Om Clinical Practice Guideline for Acute Pain Management
Approximately 23.3 million operations were performed in 1989 in the United States, and most of these involved some form of pain management. Unfortunately, clinical surveys continue to indicate that routine orders for intramuscular injections of opioid "as needed"-the standard practice in many clinical settings-fail to relieve pain in about half of postoperative patients. Postoperative pain contributes to patient discomfort, longer recovery periods, and greater use of scarce health care resources and may compromise patient outcomes.

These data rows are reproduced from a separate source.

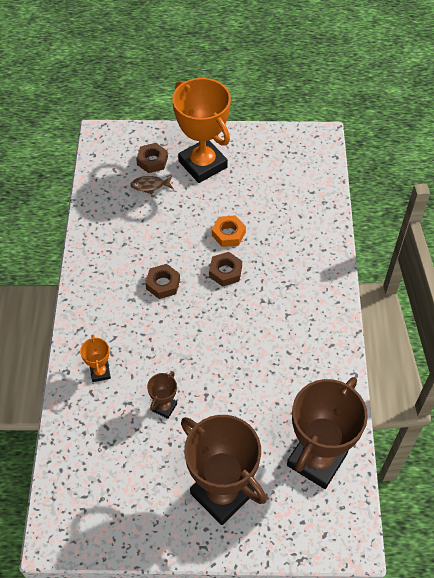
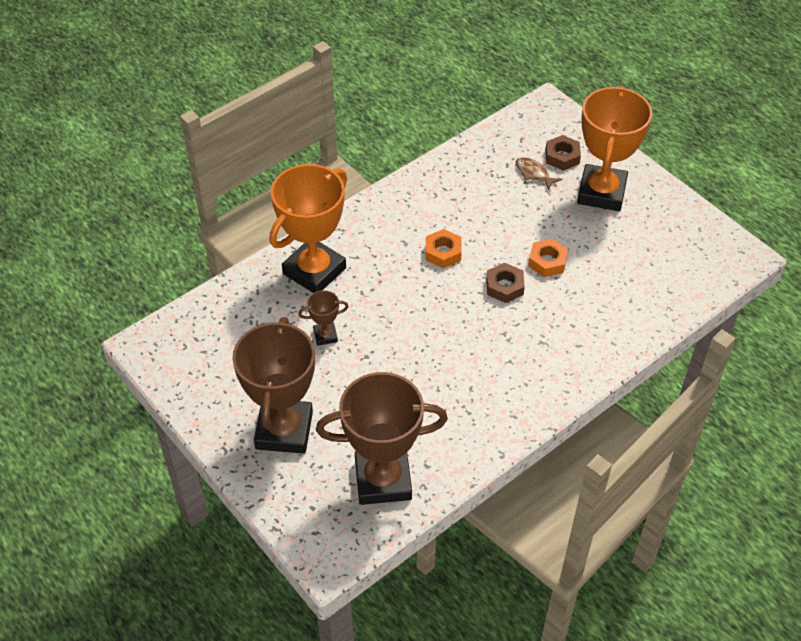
camera: 50 degrees right, 5 degrees down
(100, 372) = (314, 271): orange trophy -> orange trophy, size x2.28
(163, 284) = (443, 252): brown nut -> orange nut

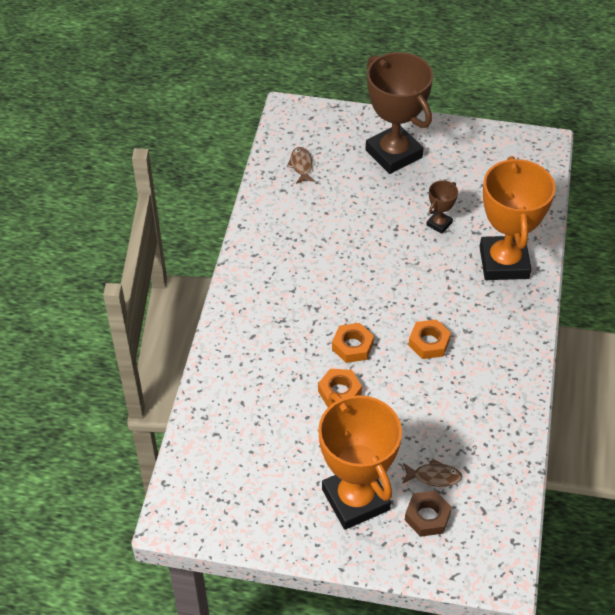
camera: 140 degrees right, 0 degrees up
(383, 480) = (301, 165): brown trophy -> brown fish
(504, 286) = (352, 346): brown nut -> orange nut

There is wide variation in the methods used to manage postoperative and other acute pain, ranging from no set strategy to a comprehensive team approach as advocated in this clinical practice guideline. This guideline sets forth procedures to minimize the incidence and severity of acute pain after surgical and medical procedures and pain associated with trauma in adults and children. It offers clinicians a coherent yet flexible approach to pain assessment and management for use in daily practice.
Although it is not practical or desirable to eliminate all postoperative and other acute pain, an aggressive approach to pain assessment and management can reduce such pain, increase patient comfort and satisfaction, and in some cases, contribute to improved patient outcomes and shorter hospital stays.
This clinical practice guideline was developed under the sponsorship of the Agency for Health Care Policy and Research (AHCPR), Public Health Service, U.S. Department of Health and Human Services. To develop the guideline, AHCPR convened an interdisciplinary expert panel made up of physicians, nurses, a pharmacist, a psychologist, a physical therapist, a patient/consumer, and an ethicist. The panel first undertook an extensive and interdisciplinary clinical review of current needs, therapeutic practices and principles, and emerging technologies for pain assessment and management. Second, the panel conducted a comprehensive review of the field to define the existing knowledge base and critically evaluate the assumptions and common wisdom in the field. Third, the panel initiated peer review of guideline drafts and field review with intended users in clinical sites. Comments from these reviews were assessed and used in developing the guideline.